PROVIDED TEXT
★ ★ ★ ★

Re: [petsc-users] -snes_fd for problems with residuals with non-continuous first derivative?

2017-07-07 Thread Maximilian Hartig 
We do have one second order timestepper (Newmark) put in by Lisandro

Great, I was not aware of that. I'll try to make use of it as soon as I
resolve this issue.

I have a suspicion that my problem is the fact that I'm updating my plastic
strain during the nonlinear solver iterations for the stress. I tried to
create an auxiliary field for the plastic strain and then update it at the
end of each timestep with PEtscDSSetUpdate. But the update function does
not seem to get called. Do I have to update the auxiliary field in a
TSMonitor context? I couldn't find any examples of how to update an
Auxiliary field.

Thanks,
Max


2017-07-05 18:46 GMT+02:00 Matthew Knepley :

> On Wed, Jul 5, 2017 at 9:39 AM, Maximilian Hartig <
> imilian.har...@gmail.com> wrote:
>
>> I do not clearly understand the discrimination between local and global
>> plasticity. I do have areas where I expect the behaviour to be elastic and
>> other areas where I expect elasto-plastic behaviour.
>> Inertia effects are of importance and hence I need second order temporal
>> derivatives of my displacements. The only way I have found to implement
>> this in Petsc is to create a separate velocity field which I use to then
>> compute ü.

★ ★ ★ ★

GIVEN DATA
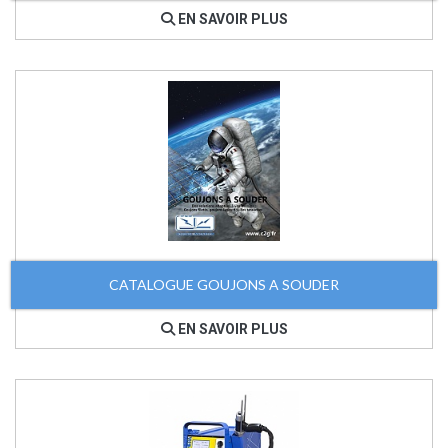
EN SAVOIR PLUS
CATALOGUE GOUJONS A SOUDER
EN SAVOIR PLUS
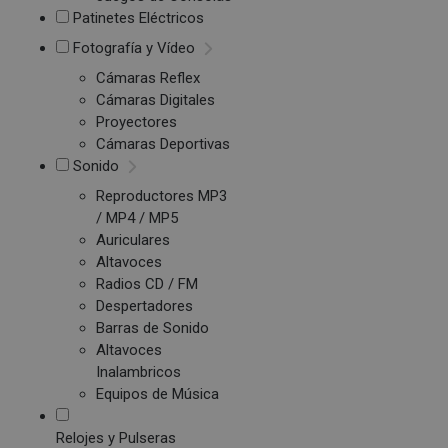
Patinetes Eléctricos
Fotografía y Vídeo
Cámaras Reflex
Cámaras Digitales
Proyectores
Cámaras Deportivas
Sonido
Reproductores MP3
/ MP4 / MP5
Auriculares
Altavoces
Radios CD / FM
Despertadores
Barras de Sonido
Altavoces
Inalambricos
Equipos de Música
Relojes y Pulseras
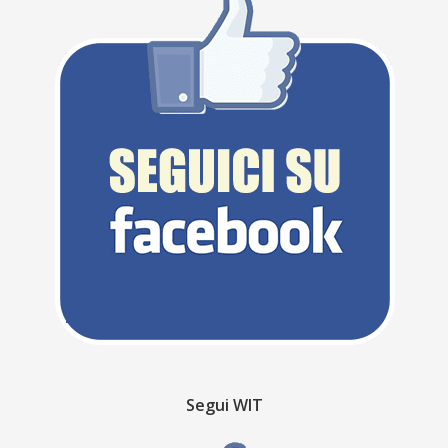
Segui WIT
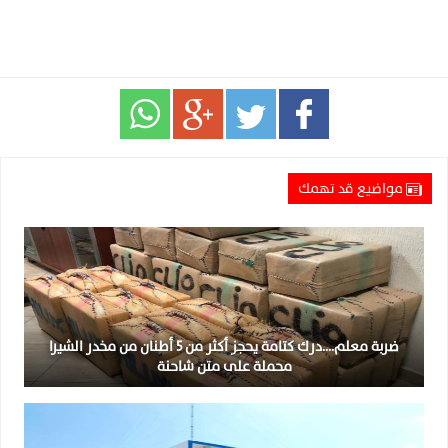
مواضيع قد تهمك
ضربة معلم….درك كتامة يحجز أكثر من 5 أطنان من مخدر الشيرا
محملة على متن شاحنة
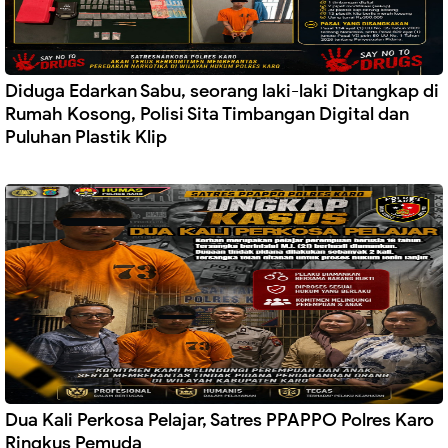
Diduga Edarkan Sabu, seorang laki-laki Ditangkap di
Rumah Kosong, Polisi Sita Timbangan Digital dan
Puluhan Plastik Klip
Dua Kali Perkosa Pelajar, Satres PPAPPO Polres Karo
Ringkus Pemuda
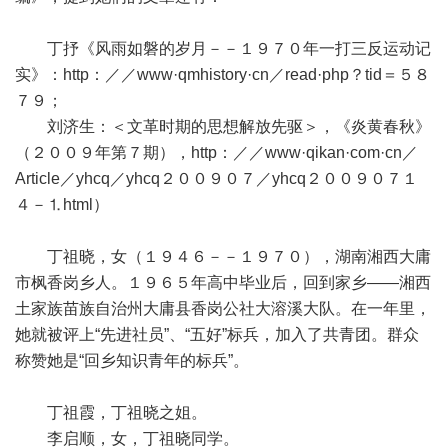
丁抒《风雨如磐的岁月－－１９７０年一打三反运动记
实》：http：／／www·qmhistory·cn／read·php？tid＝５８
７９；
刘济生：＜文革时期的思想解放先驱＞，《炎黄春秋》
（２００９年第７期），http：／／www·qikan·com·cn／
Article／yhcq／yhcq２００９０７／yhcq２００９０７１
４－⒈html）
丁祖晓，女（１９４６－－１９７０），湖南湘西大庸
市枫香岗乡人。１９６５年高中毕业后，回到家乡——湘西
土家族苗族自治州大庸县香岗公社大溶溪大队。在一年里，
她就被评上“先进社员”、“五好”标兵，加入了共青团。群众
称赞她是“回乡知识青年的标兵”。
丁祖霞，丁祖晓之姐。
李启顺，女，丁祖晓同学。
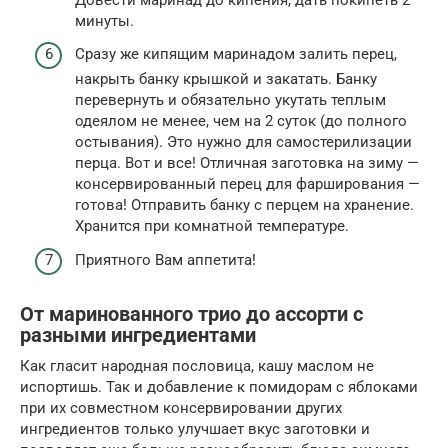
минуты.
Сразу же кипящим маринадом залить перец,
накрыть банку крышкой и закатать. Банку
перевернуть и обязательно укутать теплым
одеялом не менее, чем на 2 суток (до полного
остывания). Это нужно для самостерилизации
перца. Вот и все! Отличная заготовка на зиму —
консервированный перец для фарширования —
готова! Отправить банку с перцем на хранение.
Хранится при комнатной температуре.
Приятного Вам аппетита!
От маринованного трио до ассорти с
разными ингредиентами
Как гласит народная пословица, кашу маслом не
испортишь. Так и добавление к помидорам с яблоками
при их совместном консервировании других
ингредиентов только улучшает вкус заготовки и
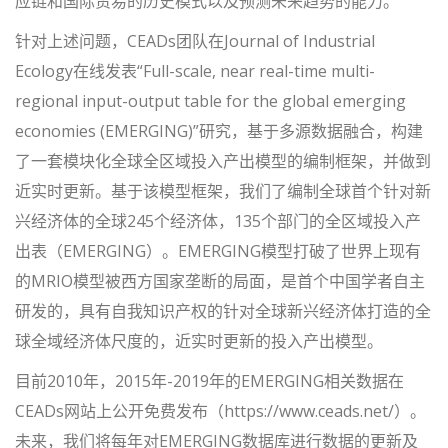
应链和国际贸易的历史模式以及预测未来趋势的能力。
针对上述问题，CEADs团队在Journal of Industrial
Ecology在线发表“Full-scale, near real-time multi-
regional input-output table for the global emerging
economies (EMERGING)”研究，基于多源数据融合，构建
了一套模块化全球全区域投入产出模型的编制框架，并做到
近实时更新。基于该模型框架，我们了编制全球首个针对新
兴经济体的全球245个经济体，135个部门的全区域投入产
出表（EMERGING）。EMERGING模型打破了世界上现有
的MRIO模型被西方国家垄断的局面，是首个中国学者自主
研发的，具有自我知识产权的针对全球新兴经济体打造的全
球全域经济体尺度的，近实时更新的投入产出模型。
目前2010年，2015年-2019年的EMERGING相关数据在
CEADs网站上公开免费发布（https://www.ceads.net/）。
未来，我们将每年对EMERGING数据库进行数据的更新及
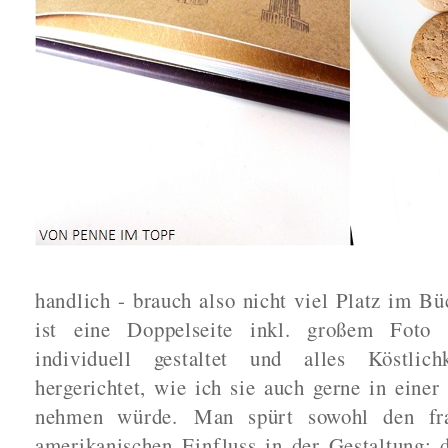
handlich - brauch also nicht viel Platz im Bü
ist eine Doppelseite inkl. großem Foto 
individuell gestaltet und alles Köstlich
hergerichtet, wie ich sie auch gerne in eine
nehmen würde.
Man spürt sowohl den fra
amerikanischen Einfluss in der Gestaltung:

★ ★ ★ ★

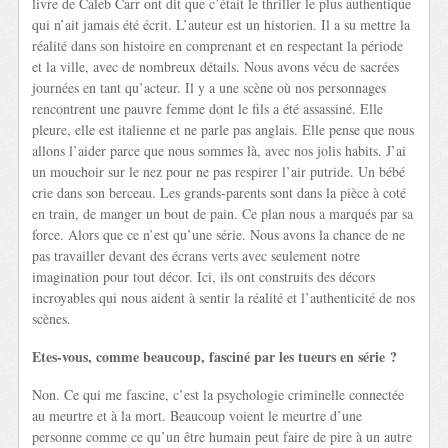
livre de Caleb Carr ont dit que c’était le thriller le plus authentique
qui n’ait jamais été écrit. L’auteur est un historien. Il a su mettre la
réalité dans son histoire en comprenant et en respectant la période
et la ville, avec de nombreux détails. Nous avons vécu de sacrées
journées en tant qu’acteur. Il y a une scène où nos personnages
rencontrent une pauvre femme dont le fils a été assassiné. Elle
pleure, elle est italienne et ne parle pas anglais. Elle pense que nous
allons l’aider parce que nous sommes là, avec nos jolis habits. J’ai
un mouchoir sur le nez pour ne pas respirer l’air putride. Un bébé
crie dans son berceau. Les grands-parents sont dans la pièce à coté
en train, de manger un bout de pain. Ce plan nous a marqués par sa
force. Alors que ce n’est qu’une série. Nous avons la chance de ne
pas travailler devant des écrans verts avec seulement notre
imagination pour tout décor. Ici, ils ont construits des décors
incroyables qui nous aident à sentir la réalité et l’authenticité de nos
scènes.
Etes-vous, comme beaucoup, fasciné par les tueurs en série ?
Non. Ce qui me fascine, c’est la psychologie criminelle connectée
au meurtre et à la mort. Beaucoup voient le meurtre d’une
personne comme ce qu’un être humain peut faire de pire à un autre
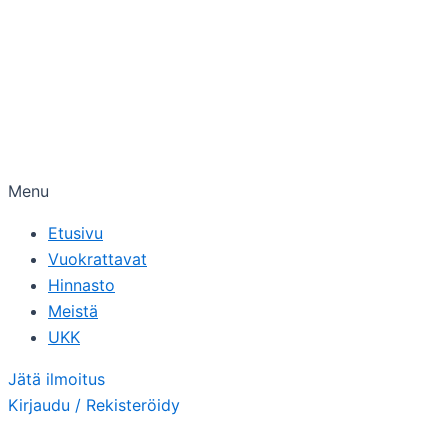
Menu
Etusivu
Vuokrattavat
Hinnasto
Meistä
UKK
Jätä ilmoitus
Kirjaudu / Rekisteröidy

★ ★ ★ ★

ACTIONS TO TAKE
- 1) In the records, copy the lines between the one containing "livre de Caleb" and the one containing "journées en tant", inclusive.
- 2) Continue the PETSc mailing-list thread about plasticity from where it stops.
The text and the records have no connection to each other.

ANSWERS TO THIS EXERCISE
- 1)
livre de Caleb Carr ont dit que c’était le thriller le plus authentique
qui n’ait jamais été écrit. L’auteur est un historien. Il a su mettre la
réalité dans son histoire en comprenant et en respectant la période
et la ville, avec de nombreux détails. Nous avons vécu de sacrées
journées en tant qu’acteur. Il y a une scène où nos personnages

- 2)
>>
>
> We do have one second order timestepper (Newmark) put in by Lisandro:
>
>   http://www.mcs.anl.gov/petsc/petsc-current/docs/
> manualpages/TS/TSALPHA2.html
>
>
>> To account for plasticity, in my understanding I need to introduce at
>> least one additional history variable. In my case this is the effective
>> plastic strain e_p. I then solve the equation of motion
>> (grad(sigma)-rho*ü+F=0) and the consistency condition (sigma_eq -
>> sigma_yield = 0) at the same time. Or try to at least.
>>
>
> Did you look at the DAMASK formulation that Luv suggested?
>
>   Thanks,
>
> Matt
>
>
>> Thanks,
>> Max
>>
>> 2017-06-30 20:49 GMT+02:00 Luv Sharma :
>>
>>> Hi Max,
>>>
>>> I do not understand the equations that you write very clearly.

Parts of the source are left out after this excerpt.